The main hook for the mystery ended up being a dud. The focus was really more on racism and the KKK. I wouldn’t classify that as a mystery or thriller. It was actually pretty slow-paced and lacked any sort of excitement that could be confused for “thrilling”. Maybe it was classified in those genres since it is not clear what else it could be. It wasn’t historical fiction but wasn’t quite contemporary either. It definitely wasn’t well written enough to be literary.
Also, there were way too many characters. Some of them were introduced, such as the main character’s cousin, only to be hardly mentioned ever again. It would have been better to drop the subplots and keep the story moving at a faster pace.

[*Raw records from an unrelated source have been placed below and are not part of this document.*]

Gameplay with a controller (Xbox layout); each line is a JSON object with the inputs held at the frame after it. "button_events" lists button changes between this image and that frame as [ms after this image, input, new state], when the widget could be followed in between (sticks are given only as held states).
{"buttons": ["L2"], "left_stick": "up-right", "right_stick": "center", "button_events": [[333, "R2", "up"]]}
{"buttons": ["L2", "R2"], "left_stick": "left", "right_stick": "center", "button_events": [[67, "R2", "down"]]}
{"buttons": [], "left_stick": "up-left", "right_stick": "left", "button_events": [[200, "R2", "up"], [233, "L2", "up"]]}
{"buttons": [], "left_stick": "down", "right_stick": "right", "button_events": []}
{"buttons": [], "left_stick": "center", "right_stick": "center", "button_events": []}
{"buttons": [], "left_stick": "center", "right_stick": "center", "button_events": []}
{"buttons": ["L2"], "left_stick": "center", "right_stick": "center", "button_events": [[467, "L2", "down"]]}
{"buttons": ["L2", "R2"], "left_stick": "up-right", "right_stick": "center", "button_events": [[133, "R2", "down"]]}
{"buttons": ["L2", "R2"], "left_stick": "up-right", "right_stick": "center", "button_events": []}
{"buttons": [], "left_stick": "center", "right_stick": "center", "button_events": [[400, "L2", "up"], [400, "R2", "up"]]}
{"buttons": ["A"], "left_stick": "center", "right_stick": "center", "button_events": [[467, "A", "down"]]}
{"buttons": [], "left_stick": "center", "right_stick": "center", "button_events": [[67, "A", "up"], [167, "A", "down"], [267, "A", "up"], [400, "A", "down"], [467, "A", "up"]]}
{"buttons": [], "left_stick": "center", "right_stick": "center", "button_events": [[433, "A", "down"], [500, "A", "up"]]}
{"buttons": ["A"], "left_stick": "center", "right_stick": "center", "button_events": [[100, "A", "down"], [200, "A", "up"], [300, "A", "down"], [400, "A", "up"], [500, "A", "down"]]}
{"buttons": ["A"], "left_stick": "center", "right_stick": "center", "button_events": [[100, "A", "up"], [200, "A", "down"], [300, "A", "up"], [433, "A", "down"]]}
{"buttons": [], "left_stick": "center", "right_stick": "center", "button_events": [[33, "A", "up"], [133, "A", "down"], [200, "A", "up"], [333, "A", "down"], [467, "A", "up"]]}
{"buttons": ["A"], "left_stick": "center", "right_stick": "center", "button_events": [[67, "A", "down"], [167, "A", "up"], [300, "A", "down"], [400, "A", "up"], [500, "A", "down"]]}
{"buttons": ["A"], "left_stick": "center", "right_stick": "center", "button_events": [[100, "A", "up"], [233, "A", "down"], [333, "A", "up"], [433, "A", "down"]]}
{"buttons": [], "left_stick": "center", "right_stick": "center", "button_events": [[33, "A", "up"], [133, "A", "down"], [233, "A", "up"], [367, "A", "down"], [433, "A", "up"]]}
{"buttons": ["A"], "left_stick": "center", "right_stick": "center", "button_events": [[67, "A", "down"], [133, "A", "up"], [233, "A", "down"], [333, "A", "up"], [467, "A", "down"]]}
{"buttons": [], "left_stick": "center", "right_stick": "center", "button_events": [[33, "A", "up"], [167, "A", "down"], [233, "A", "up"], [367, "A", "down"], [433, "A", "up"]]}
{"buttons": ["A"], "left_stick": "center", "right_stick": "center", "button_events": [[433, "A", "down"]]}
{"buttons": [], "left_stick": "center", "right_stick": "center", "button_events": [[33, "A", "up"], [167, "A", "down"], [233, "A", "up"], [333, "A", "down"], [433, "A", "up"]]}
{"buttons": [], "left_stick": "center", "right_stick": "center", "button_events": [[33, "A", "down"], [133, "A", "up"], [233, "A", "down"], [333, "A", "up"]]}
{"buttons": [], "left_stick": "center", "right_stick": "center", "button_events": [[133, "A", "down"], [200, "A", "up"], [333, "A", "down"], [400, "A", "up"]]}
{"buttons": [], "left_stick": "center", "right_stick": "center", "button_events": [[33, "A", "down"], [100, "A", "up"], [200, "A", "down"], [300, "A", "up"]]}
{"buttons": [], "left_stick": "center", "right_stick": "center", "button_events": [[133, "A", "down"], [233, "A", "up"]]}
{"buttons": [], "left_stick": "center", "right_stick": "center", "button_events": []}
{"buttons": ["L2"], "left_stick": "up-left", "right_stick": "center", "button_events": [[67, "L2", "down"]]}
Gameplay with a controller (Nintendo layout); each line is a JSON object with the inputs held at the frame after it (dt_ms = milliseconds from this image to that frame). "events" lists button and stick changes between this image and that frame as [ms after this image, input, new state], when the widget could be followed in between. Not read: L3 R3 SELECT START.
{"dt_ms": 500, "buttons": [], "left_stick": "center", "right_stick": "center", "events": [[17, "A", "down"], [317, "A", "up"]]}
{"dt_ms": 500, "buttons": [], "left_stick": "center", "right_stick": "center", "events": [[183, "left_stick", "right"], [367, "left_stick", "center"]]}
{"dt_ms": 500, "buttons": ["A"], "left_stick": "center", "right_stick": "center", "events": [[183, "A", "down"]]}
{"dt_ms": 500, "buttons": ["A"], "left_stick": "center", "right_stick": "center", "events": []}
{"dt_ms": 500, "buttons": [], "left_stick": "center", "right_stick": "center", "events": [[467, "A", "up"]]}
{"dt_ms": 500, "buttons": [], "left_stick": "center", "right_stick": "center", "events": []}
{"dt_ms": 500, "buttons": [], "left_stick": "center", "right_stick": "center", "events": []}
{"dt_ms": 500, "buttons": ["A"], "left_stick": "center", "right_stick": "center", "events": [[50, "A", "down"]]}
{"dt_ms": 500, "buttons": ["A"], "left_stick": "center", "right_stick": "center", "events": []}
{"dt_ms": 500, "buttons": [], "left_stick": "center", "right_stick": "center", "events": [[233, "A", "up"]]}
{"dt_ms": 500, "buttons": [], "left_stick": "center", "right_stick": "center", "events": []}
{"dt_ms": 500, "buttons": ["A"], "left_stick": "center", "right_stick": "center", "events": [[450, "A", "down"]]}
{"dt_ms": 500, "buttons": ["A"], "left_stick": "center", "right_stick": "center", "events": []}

Even the main characters were boring and I didn’t end up getting a clear picture of any of them.
Honestly, if it hadn’t been a library copy, I would have thrown this book across the room when I finished. The only reason why I marked it as 2 stars instead of 1 is that I think some people may find the social commentary aspect intriguing and it is by far not the worst book I have ever read. At least I could finish it (though begrudgingly). If you are interested in buying the book, you can buy it here. After you have read it, leave a comment and let me know what you think!
White people have invented their fears about us and tried their damn best to make them true, but our fears about white people have always been real.